We have been reading through a battered copy of the Canterbury edition of the Cyclopedia of New Zealand, which was published in 1903. The Cyclopedia was heralded as a snapshot in time of New Zealand, with photos of local residents and details about the towns and cities within Canterbury, its families, landowners and businessmen. The book may not be that historically accurate, as the people featured paid to be included, and chose what was written about them, so that it is more a rose-tinted record of (mainly) the well-heeled European men of the time, but it is interesting all the same. This was pre-WWI, and before the 1918 Flu epidemic, and I look through at the stoic photographs of New Zealanders at the time, and really, they aren’t that much different to all of us now. They would have had little idea how much their lives would change in a decade or so. When the Spanish Flu hit, the country was already depleted from the war, but their experience was similar in many ways. The country did go into a kind of lockdown, medical care was spread thin. Public places closed and events were postponed. There was concern over passenger ships, such as the RMS Niagara, bringing in the virus. The returning soldiers were not quarantined as they were in Australia, and the disease spread like wildfire, and so that pandemic taught us the importance of a quick Government response, self-isolation, quarantine and ‘flattening of the curve’ to ease pressure on our hospitals and medical staff. History repeats, but with expensive lessons learned and implemented so we can have a much better outcome.

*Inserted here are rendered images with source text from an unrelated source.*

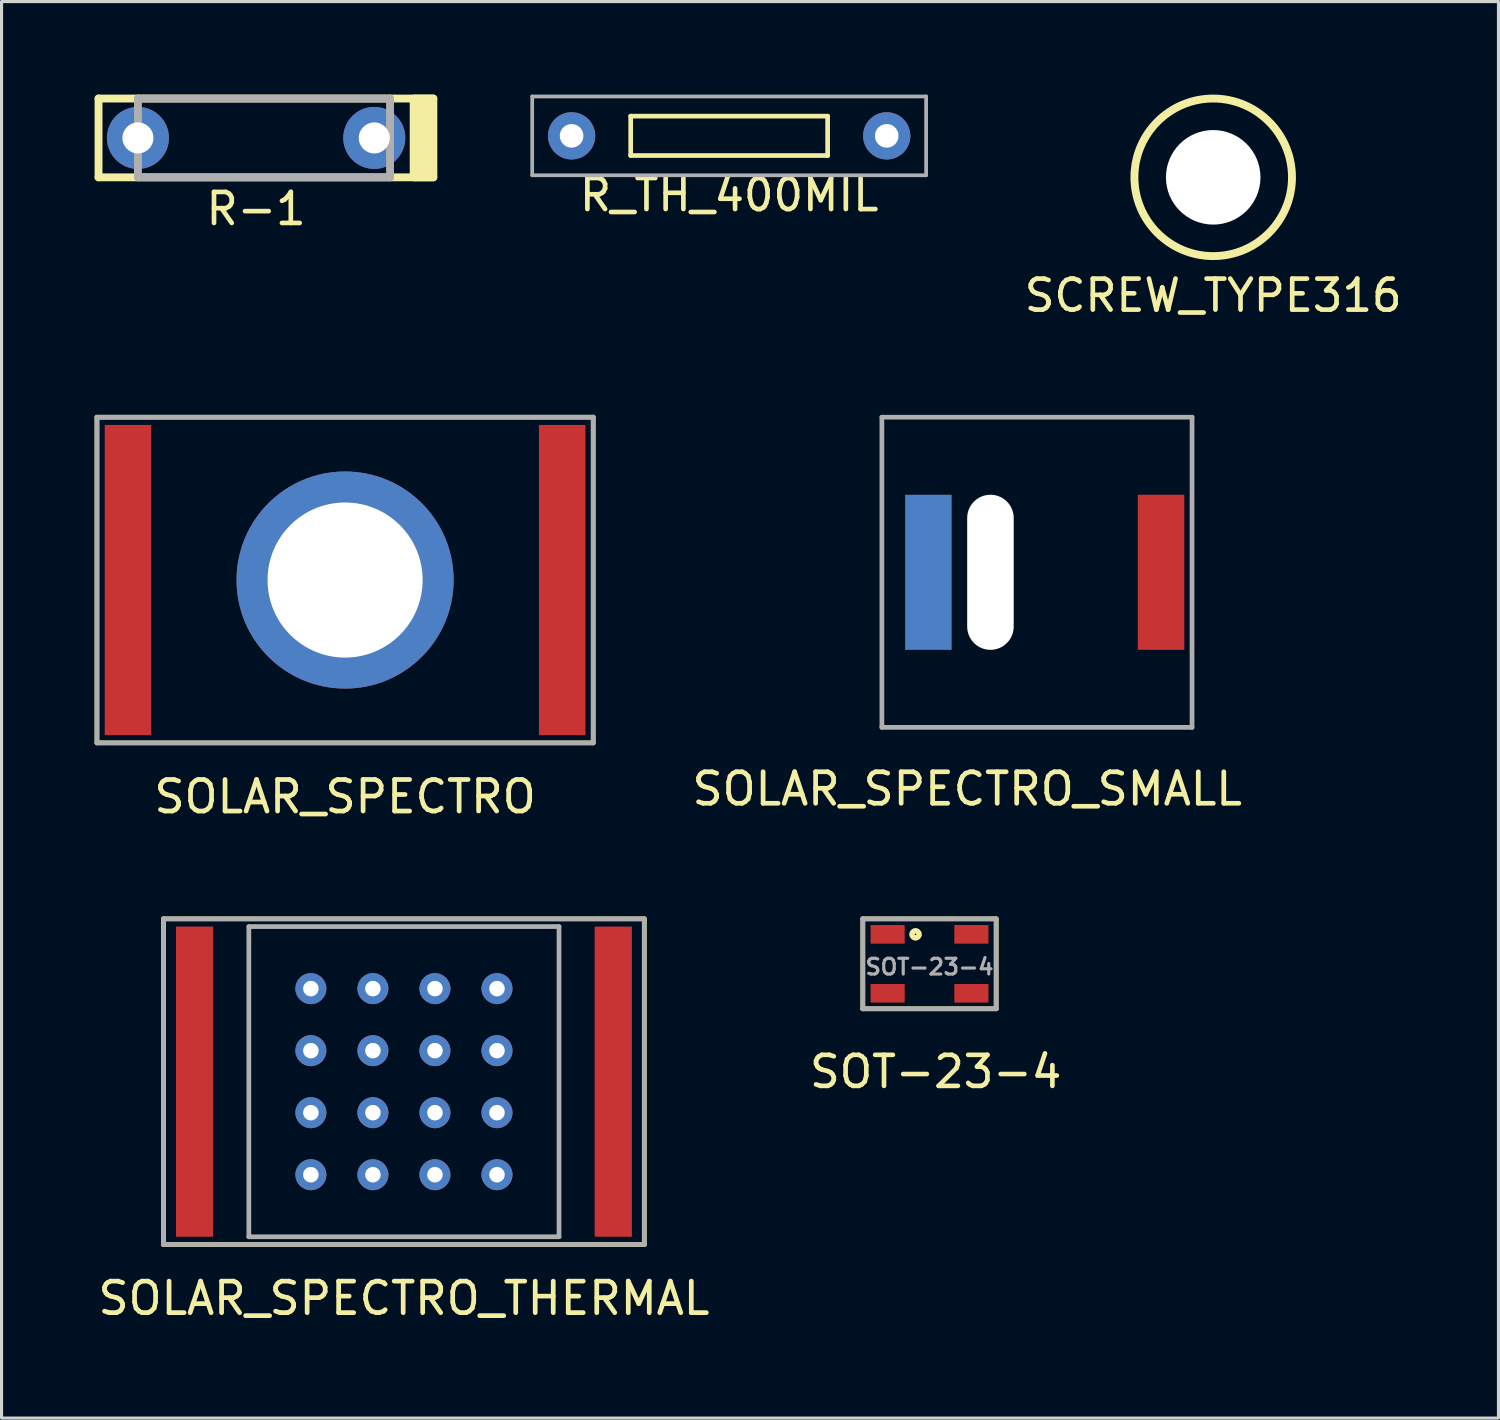
<source format=kicad_pcb>
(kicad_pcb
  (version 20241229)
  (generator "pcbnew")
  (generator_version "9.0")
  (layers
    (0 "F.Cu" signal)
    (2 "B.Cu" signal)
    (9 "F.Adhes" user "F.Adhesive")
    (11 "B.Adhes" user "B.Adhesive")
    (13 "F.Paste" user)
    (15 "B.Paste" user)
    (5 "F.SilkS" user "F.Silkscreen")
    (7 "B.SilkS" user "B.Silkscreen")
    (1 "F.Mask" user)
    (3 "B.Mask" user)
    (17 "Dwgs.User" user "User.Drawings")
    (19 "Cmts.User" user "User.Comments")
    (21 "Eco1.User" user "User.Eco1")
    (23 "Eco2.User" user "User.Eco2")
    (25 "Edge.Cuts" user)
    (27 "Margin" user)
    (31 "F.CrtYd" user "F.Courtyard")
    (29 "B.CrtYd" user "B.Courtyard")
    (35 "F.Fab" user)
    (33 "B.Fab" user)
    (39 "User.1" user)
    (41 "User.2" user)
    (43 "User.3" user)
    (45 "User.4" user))
  (footprint "SCREW_TYPE316"
    (layer "F.Cu")
    (at 36.065 2.667)
    (property "Reference" "SCREW_TYPE316" (at 0 3.81 0) (layer "F.SilkS") (effects (font (size 1 1) (thickness 0.15))))
    (attr through_hole)
    (fp_circle (center 0 0) (end 2.54 0) (stroke (width 0.254) (type solid)) (fill no) (layer "F.SilkS"))
    (pad "" np_thru_hole circle (at 0 0) (size 3.048 3.048) (drill 3.048) (layers "*.Cu" "*.Mask")))
  (footprint "R-1"
    (layer "F.Cu")
    (at 5.207 1.397)
    (property "Reference" "R-1" (at 0 2.286 0) (layer "F.SilkS") (effects (font (size 1 1) (thickness 0.15))))
    (attr through_hole)
    (fp_line (start -5.08 -1.27) (end 5.715 -1.27) (stroke (width 0.254) (type solid)) (layer "F.SilkS"))
    (fp_line (start -5.08 1.27) (end -5.08 -1.27) (stroke (width 0.254) (type solid)) (layer "F.SilkS"))
    (fp_line (start 5.715 1.27) (end -5.08 1.27) (stroke (width 0.254) (type solid)) (layer "F.SilkS"))
    (fp_poly (pts (xy 5.715 1.27) (xy 5.08 1.27) (xy 5.08 -1.27) (xy 5.715 -1.27)) (stroke (width 0.254) (type solid)) (fill yes) (layer "F.SilkS"))
    (fp_line (start -3.81 -1.27) (end 4.318 -1.27) (stroke (width 0.254) (type solid)) (layer "F.Fab"))
    (fp_line (start -3.81 1.27) (end -3.81 -1.27) (stroke (width 0.254) (type solid)) (layer "F.Fab"))
    (fp_line (start 4.318 -1.27) (end 4.318 1.27) (stroke (width 0.254) (type solid)) (layer "F.Fab"))
    (fp_line (start 4.318 1.27) (end -3.81 1.27) (stroke (width 0.254) (type solid)) (layer "F.Fab"))
    (pad "1" thru_hole circle (at -3.81 0) (size 2 2) (drill 1) (layers "*.Cu" "*.Mask"))
    (pad "2" thru_hole circle (at 3.81 0) (size 2 2) (drill 1) (layers "*.Cu" "*.Mask")))
  (footprint "SOT-23-4"
    (layer "F.Cu")
    (at 25.578 27.074)
    (property "Reference" "SOT-23-4" (at 1.54 4.43 0) (layer "F.SilkS") (effects (font (size 1 1) (thickness 0.15))))
    (attr through_hole)
    (fp_line (start -0.81 -0.5) (end -0.81 2.4) (stroke (width 0.152) (type solid)) (layer "F.SilkS"))
    (fp_line (start -0.81 2.4) (end 3.49 2.4) (stroke (width 0.152) (type solid)) (layer "F.SilkS"))
    (fp_line (start 3.49 -0.5) (end -0.81 -0.5) (stroke (width 0.152) (type solid)) (layer "F.SilkS"))
    (fp_line (start 3.49 2.4) (end 3.49 -0.5) (stroke (width 0.152) (type solid)) (layer "F.SilkS"))
    (fp_circle (center 0.89 0) (end 0.89 0.05) (stroke (width 0.152) (type solid)) (fill no) (layer "F.SilkS"))
    (fp_circle (center 0.89 0) (end 0.89 0.1) (stroke (width 0.152) (type solid)) (fill no) (layer "F.SilkS"))
    (fp_line (start -0.81 -0.5) (end 3.49 -0.5) (stroke (width 0.152) (type solid)) (layer "F.Fab"))
    (fp_line (start -0.81 2.4) (end -0.81 -0.5) (stroke (width 0.152) (type solid)) (layer "F.Fab"))
    (fp_line (start 3.49 -0.5) (end 3.49 2.4) (stroke (width 0.152) (type solid)) (layer "F.Fab"))
    (fp_line (start 3.49 2.4) (end -0.81 2.4) (stroke (width 0.152) (type solid)) (layer "F.Fab"))
    (fp_text user "SOT-23-4" (at 1.34 1.05 0) (layer "F.Fab") (effects (font (size 0.508 0.508) (thickness 0.102))))
    (pad "1" smd rect (at -0.01 0) (size 1.1 0.6) (layers "F.Cu" "F.Mask" "F.Paste"))
    (pad "3" smd rect (at -0.01 1.9) (size 1.1 0.6) (layers "F.Cu" "F.Mask" "F.Paste"))
    (pad "4" smd rect (at 2.69 1.9) (size 1.1 0.6) (layers "F.Cu" "F.Mask" "F.Paste"))
    (pad "5" smd rect (at 2.69 0) (size 1.1 0.6) (layers "F.Cu" "F.Mask" "F.Paste")))
  (footprint "SOLAR_SPECTRO_SMALL"
    (layer "F.Cu")
    (at 28.133 15.401)
    (property "Reference" "SOLAR_SPECTRO_SMALL" (at 0 6.985 0) (layer "F.SilkS") (effects (font (size 1.016 1.016) (thickness 0.152))))
    (attr through_hole)
    (fp_line (start -2.75 -5) (end 7.25 -5) (stroke (width 0.152) (type solid)) (layer "F.Fab"))
    (fp_line (start -2.75 5) (end -2.75 -5) (stroke (width 0.152) (type solid)) (layer "F.Fab"))
    (fp_line (start 7.25 -5) (end 7.25 5) (stroke (width 0.152) (type solid)) (layer "F.Fab"))
    (fp_line (start 7.25 5) (end -2.75 5) (stroke (width 0.152) (type solid)) (layer "F.Fab"))
    (pad "" np_thru_hole oval (at 0.75 0) (size 1.5 5) (drill oval 1.5 5) (layers "*.Cu" "*.Mask"))
    (pad "1" smd rect (at -1.25 0) (size 1.5 5) (layers "B.Cu" "B.Mask" "B.Paste"))
    (pad "2" smd rect (at 6.25 0) (size 1.5 5) (layers "F.Cu" "F.Mask" "F.Paste")))
  (footprint "SOLAR_SPECTRO_THERMAL"
    (layer "F.Cu")
    (at 9.973 31.824)
    (property "Reference" "SOLAR_SPECTRO_THERMAL" (at 0 6.985 0) (layer "F.SilkS") (effects (font (size 1.016 1.016) (thickness 0.152))))
    (attr through_hole)
    (fp_line (start -7.75 -5.25) (end 7.75 -5.25) (stroke (width 0.152) (type solid)) (layer "F.SilkS"))
    (fp_line (start -7.75 5.25) (end -7.75 -5.25) (stroke (width 0.152) (type solid)) (layer "F.SilkS"))
    (fp_line (start 7.75 -5.25) (end 7.75 5.25) (stroke (width 0.152) (type solid)) (layer "F.SilkS"))
    (fp_line (start 7.75 5.25) (end -7.75 5.25) (stroke (width 0.152) (type solid)) (layer "F.SilkS"))
    (fp_line (start -7.75 -5.25) (end -7.75 5.25) (stroke (width 0.152) (type solid)) (layer "F.Fab"))
    (fp_line (start -5 -5) (end 5 -5) (stroke (width 0.152) (type solid)) (layer "F.Fab"))
    (fp_line (start -5 5) (end -5 -5) (stroke (width 0.152) (type solid)) (layer "F.Fab"))
    (fp_line (start 5 -5) (end 5 5) (stroke (width 0.152) (type solid)) (layer "F.Fab"))
    (fp_line (start 5 5) (end -5 5) (stroke (width 0.152) (type solid)) (layer "F.Fab"))
    (fp_line (start 7.75 -5.25) (end -7.75 -5.25) (stroke (width 0.152) (type solid)) (layer "F.Fab"))
    (fp_line (start 7.75 -5.25) (end 7.75 5.25) (stroke (width 0.152) (type solid)) (layer "F.Fab"))
    (fp_line (start 7.75 5.25) (end -7.75 5.25) (stroke (width 0.152) (type solid)) (layer "F.Fab"))
    (pad "1" thru_hole circle (at -3 -3) (size 1 1) (drill 0.5) (layers "*.Cu" "*.Mask"))
    (pad "1" thru_hole circle (at -3 -1) (size 1 1) (drill 0.5) (layers "*.Cu" "*.Mask"))
    (pad "1" thru_hole circle (at -3 1) (size 1 1) (drill 0.5) (layers "*.Cu" "*.Mask"))
    (pad "1" thru_hole circle (at -3 3) (size 1 1) (drill 0.5) (layers "*.Cu" "*.Mask"))
    (pad "1" thru_hole circle (at -1 -3) (size 1 1) (drill 0.5) (layers "*.Cu" "*.Mask"))
    (pad "1" thru_hole circle (at -1 -1) (size 1 1) (drill 0.5) (layers "*.Cu" "*.Mask"))
    (pad "1" thru_hole circle (at -1 1) (size 1 1) (drill 0.5) (layers "*.Cu" "*.Mask"))
    (pad "1" thru_hole circle (at -1 3) (size 1 1) (drill 0.5) (layers "*.Cu" "*.Mask"))
    (pad "1" thru_hole circle (at 1 -3) (size 1 1) (drill 0.5) (layers "*.Cu" "*.Mask"))
    (pad "1" thru_hole circle (at 1 -1) (size 1 1) (drill 0.5) (layers "*.Cu" "*.Mask"))
    (pad "1" thru_hole circle (at 1 1) (size 1 1) (drill 0.5) (layers "*.Cu" "*.Mask"))
    (pad "1" thru_hole circle (at 1 3) (size 1 1) (drill 0.5) (layers "*.Cu" "*.Mask"))
    (pad "1" thru_hole circle (at 3 -3) (size 1 1) (drill 0.5) (layers "*.Cu" "*.Mask"))
    (pad "1" thru_hole circle (at 3 -1) (size 1 1) (drill 0.5) (layers "*.Cu" "*.Mask"))
    (pad "1" thru_hole circle (at 3 1) (size 1 1) (drill 0.5) (layers "*.Cu" "*.Mask"))
    (pad "1" thru_hole circle (at 3 3) (size 1 1) (drill 0.5) (layers "*.Cu" "*.Mask"))
    (pad "2" smd rect (at -6.75 0) (size 1.2 10) (layers "F.Cu" "F.Mask" "F.Paste"))
    (pad "2" smd rect (at 6.75 0) (size 1.2 10) (layers "F.Cu" "F.Mask" "F.Paste")))
  (footprint "SOLAR_SPECTRO"
    (layer "F.Cu")
    (at 8.076 15.651)
    (property "Reference" "SOLAR_SPECTRO" (at 0 6.985 0) (layer "F.SilkS") (effects (font (size 1.016 1.016) (thickness 0.152))))
    (attr through_hole)
    (fp_line (start -8 -5.25) (end 8 -5.25) (stroke (width 0.152) (type solid)) (layer "F.SilkS"))
    (fp_line (start -8 5.25) (end -8 -5.25) (stroke (width 0.15) (type solid)) (layer "F.SilkS"))
    (fp_line (start 8 -5.25) (end 8 5.25) (stroke (width 0.15) (type solid)) (layer "F.SilkS"))
    (fp_line (start 8 5.25) (end -8 5.25) (stroke (width 0.15) (type solid)) (layer "F.SilkS"))
    (fp_line (start -8 -5.25) (end -8 5.25) (stroke (width 0.152) (type solid)) (layer "F.Fab"))
    (fp_line (start 8 -5.25) (end -8 -5.25) (stroke (width 0.152) (type solid)) (layer "F.Fab"))
    (fp_line (start 8 -5.25) (end 8 5.25) (stroke (width 0.152) (type solid)) (layer "F.Fab"))
    (fp_line (start 8 5.25) (end -8 5.25) (stroke (width 0.152) (type solid)) (layer "F.Fab"))
    (pad "1" thru_hole circle (at 0 0) (size 7 7) (drill 5) (layers "*.Mask" "B.Cu"))
    (pad "2" smd rect (at -7 0) (size 1.5 10) (layers "F.Cu" "F.Mask" "F.Paste"))
    (pad "2" smd rect (at 7 0) (size 1.5 10) (layers "F.Cu" "F.Mask" "F.Paste")))
  (footprint "R_TH_400MIL"
    (layer "F.Cu")
    (at 20.459 1.33)
    (property "Reference" "R_TH_400MIL" (at 0 1.905 0) (layer "F.SilkS") (effects (font (size 1 1) (thickness 0.15))))
    (attr through_hole)
    (fp_line (start -3.175 -0.635) (end -3.175 0.635) (stroke (width 0.15) (type solid)) (layer "F.SilkS"))
    (fp_line (start -3.175 0.635) (end 3.175 0.635) (stroke (width 0.15) (type solid)) (layer "F.SilkS"))
    (fp_line (start 3.175 -0.635) (end -3.175 -0.635) (stroke (width 0.15) (type solid)) (layer "F.SilkS"))
    (fp_line (start 3.175 0.635) (end 3.175 -0.635) (stroke (width 0.15) (type solid)) (layer "F.SilkS"))
    (fp_line (start -6.35 -1.27) (end 6.35 -1.27) (stroke (width 0.12) (type solid)) (layer "F.Fab"))
    (fp_line (start -6.35 1.27) (end -6.35 -1.27) (stroke (width 0.12) (type solid)) (layer "F.Fab"))
    (fp_line (start 6.35 -1.27) (end 6.35 1.27) (stroke (width 0.12) (type solid)) (layer "F.Fab"))
    (fp_line (start 6.35 1.27) (end -6.35 1.27) (stroke (width 0.12) (type solid)) (layer "F.Fab"))
    (pad "1" thru_hole circle (at -5.08 0) (size 1.524 1.524) (drill 0.762) (layers "*.Cu" "*.Mask"))
    (pad "2" thru_hole circle (at 5.08 0) (size 1.524 1.524) (drill 0.762) (layers "*.Cu" "*.Mask")))
  (gr_rect
    (start -3 -3)
    (end 45.262 42.671)
    (stroke (width 0.1) (type default))
    (fill no)
    (layer "Edge.Cuts")))
</source>
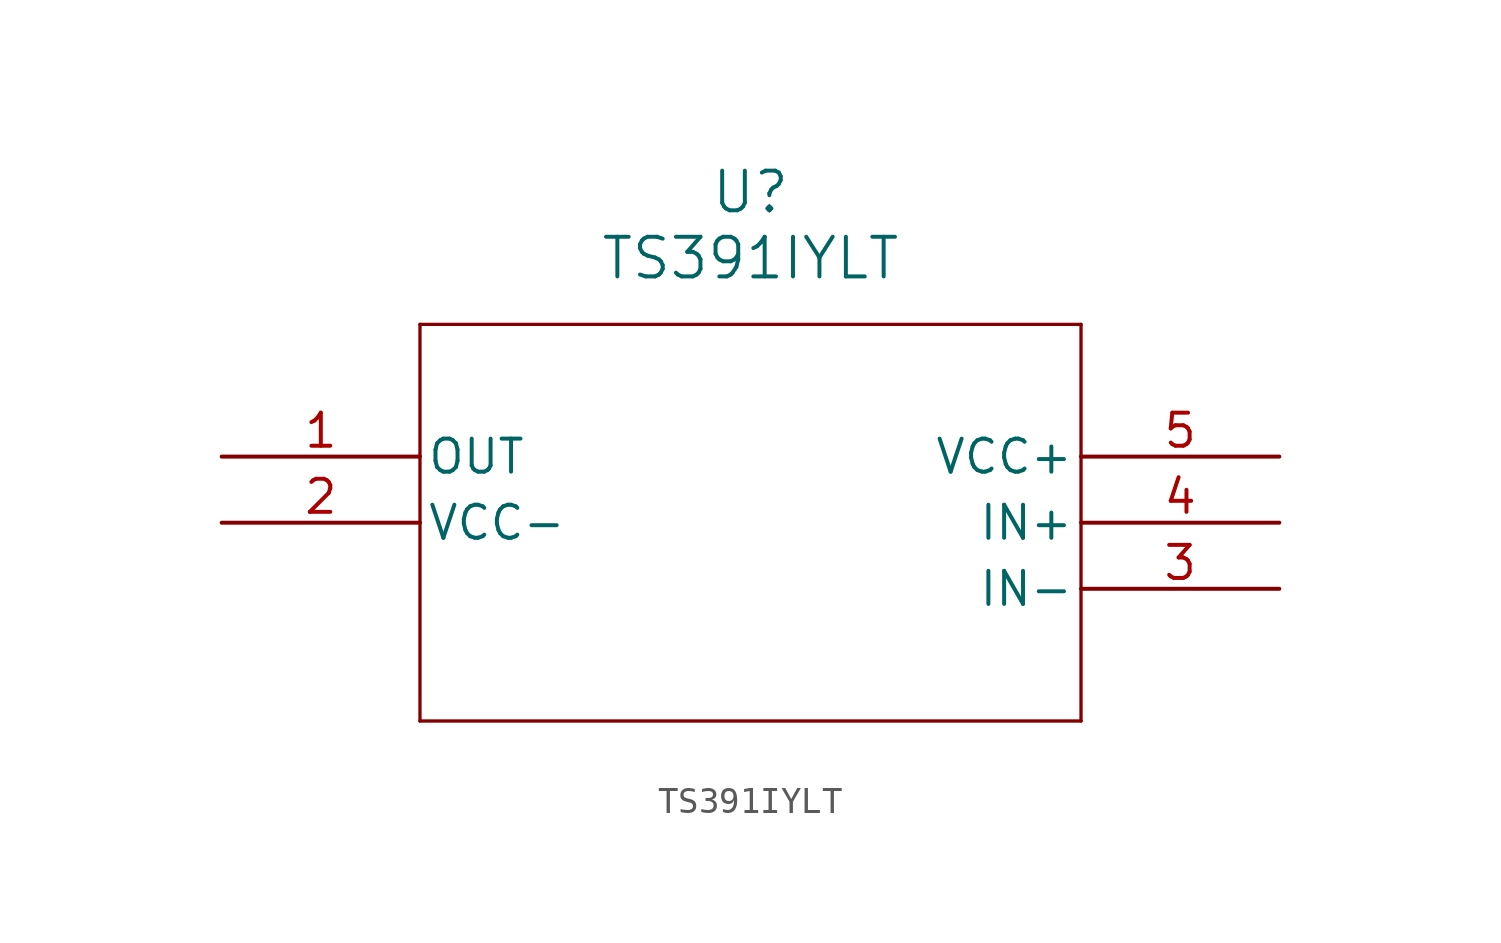
<source format=kicad_sym>
(kicad_symbol_lib
  (version 20211014)
  (generator kicad_symbol_editor)
  (symbol "TS391IYLT"
    (pin_names
      (offset 0.254))
    (property "Reference" "U"
      (at 20.32 10.16 0)
      (effects (font (size 1.524 1.524))))
    (property "Value" "TS391IYLT"
      (at 20.32 7.62 0)
      (effects (font (size 1.524 1.524))))
    (symbol "TS391IYLT_0_1"
      (polyline (pts (xy 7.62 5.08) (xy 7.62 -10.16)) (stroke (width 0.127) (type default) (color 0 0 0 0)) (fill (type none)))
      (polyline (pts (xy 7.62 -10.16) (xy 33.02 -10.16)) (stroke (width 0.127) (type default) (color 0 0 0 0)) (fill (type none)))
      (polyline (pts (xy 33.02 -10.16) (xy 33.02 5.08)) (stroke (width 0.127) (type default) (color 0 0 0 0)) (fill (type none)))
      (polyline (pts (xy 33.02 5.08) (xy 7.62 5.08)) (stroke (width 0.127) (type default) (color 0 0 0 0)) (fill (type none)))
      (pin output line (at 0 0 0) (length 7.62) (name "OUT" (effects (font (size 1.27 1.27)))) (number "1" (effects (font (size 1.27 1.27)))))
      (pin power_in line (at 0 -2.54 0) (length 7.62) (name "VCC-" (effects (font (size 1.27 1.27)))) (number "2" (effects (font (size 1.27 1.27)))))
      (pin input line (at 40.64 -5.08 180) (length 7.62) (name "IN-" (effects (font (size 1.27 1.27)))) (number "3" (effects (font (size 1.27 1.27)))))
      (pin input line (at 40.64 -2.54 180) (length 7.62) (name "IN+" (effects (font (size 1.27 1.27)))) (number "4" (effects (font (size 1.27 1.27)))))
      (pin power_in line (at 40.64 0 180) (length 7.62) (name "VCC+" (effects (font (size 1.27 1.27)))) (number "5" (effects (font (size 1.27 1.27))))))))
</source>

For our children, in their innocence, this is a happy time. They have had their first ‘Zoom’ meeting with their classmates and teachers. Violet has been sewing, they have been collecting pinecones, and bags of walnuts and pears. They continue to build their elaborate and ever-evolving tree hut deep in the hidden realms of the hedge. They play with the puppy endlessly. Two and half years apart, they get frustrated and fight. Five minutes later they are best friends and playing soccer on the lawn, under the leaves of the ancient oak tree in the still-warm sunshine. Tonight is family movie night, and we will all hunker down on the couch with a bowl of popcorn and escape into a Pixar world full of predictable animated magic and inevitable happy endings.

Hopefully our children won’t remember the uncertainty of all this, but the Autumn when time slowed and they had nothing on their calendars to do other than to just be children, free to play and roam, all scraped knees and wild hair, and to let boredom fuel their imagination.